[What to do]: Write out every entry exactly as it stands.

[Material supplied]:
..........
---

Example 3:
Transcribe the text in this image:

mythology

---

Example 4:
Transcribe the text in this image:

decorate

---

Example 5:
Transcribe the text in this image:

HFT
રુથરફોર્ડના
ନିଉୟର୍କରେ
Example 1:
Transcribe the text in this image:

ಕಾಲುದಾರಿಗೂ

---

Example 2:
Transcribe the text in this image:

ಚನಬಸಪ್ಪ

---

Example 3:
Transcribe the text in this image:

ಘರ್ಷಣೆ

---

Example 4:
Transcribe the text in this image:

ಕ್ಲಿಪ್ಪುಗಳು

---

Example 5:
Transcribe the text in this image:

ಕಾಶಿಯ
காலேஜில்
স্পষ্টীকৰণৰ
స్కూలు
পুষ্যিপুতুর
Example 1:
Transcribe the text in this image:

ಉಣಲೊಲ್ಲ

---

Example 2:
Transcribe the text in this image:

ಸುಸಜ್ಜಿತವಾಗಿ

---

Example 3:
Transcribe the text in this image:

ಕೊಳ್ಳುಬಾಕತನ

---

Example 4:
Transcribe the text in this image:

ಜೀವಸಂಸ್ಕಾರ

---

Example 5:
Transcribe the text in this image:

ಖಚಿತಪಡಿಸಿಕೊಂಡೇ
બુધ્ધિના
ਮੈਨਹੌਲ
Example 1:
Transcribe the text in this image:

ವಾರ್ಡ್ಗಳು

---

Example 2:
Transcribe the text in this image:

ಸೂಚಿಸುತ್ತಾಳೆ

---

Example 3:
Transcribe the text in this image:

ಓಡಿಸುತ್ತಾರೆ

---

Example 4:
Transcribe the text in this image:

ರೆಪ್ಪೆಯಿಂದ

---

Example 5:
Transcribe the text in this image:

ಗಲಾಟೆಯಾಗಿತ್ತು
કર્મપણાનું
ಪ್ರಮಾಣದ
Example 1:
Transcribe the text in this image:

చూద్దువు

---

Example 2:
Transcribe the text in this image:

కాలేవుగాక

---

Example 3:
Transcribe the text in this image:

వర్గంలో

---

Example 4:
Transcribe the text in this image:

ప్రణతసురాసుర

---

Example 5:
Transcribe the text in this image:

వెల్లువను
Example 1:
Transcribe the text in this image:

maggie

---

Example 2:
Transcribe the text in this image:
..........
[Answer area]:
---

Example 3:
Transcribe the text in this image:

mythology

---

Example 4:
Transcribe the text in this image:

decorate

---

Example 5:
Transcribe the text in this image:

HFT
રુથરફોર્ડના
ନିଉୟର୍କରେ
Example 1:
Transcribe the text in this image:

ಕಾಲುದಾರಿಗೂ

---

Example 2:
Transcribe the text in this image:

ಚನಬಸಪ್ಪ

---

Example 3:
Transcribe the text in this image:

ಘರ್ಷಣೆ

---

Example 4:
Transcribe the text in this image:

ಕ್ಲಿಪ್ಪುಗಳು

---

Example 5:
Transcribe the text in this image:

ಕಾಶಿಯ
காலேஜில்
স্পষ্টীকৰণৰ
స్కూలు
পুষ্যিপুতুর
Example 1:
Transcribe the text in this image:

ಉಣಲೊಲ್ಲ

---

Example 2:
Transcribe the text in this image:

ಸುಸಜ್ಜಿತವಾಗಿ

---

Example 3:
Transcribe the text in this image:

ಕೊಳ್ಳುಬಾಕತನ

---

Example 4:
Transcribe the text in this image:

ಜೀವಸಂಸ್ಕಾರ

---

Example 5:
Transcribe the text in this image:

ಖಚಿತಪಡಿಸಿಕೊಂಡೇ
બુધ્ધિના
ਮੈਨਹੌਲ
Example 1:
Transcribe the text in this image:

ವಾರ್ಡ್ಗಳು

---

Example 2:
Transcribe the text in this image:

ಸೂಚಿಸುತ್ತಾಳೆ

---

Example 3:
Transcribe the text in this image:

ಓಡಿಸುತ್ತಾರೆ

---

Example 4:
Transcribe the text in this image:

ರೆಪ್ಪೆಯಿಂದ

---

Example 5:
Transcribe the text in this image:

ಗಲಾಟೆಯಾಗಿತ್ತು
કર્મપણાનું
ಪ್ರಮಾಣದ
Example 1:
Transcribe the text in this image:

చూద్దువు

---

Example 2:
Transcribe the text in this image:

కాలేవుగాక

---

Example 3:
Transcribe the text in this image:

వర్గంలో

---

Example 4:
Transcribe the text in this image:

ప్రణతసురాసుర

---

Example 5:
Transcribe the text in this image:

వెల్లువను
Example 1:
Transcribe the text in this image:

maggie

---

Example 2:
Transcribe the text in this image:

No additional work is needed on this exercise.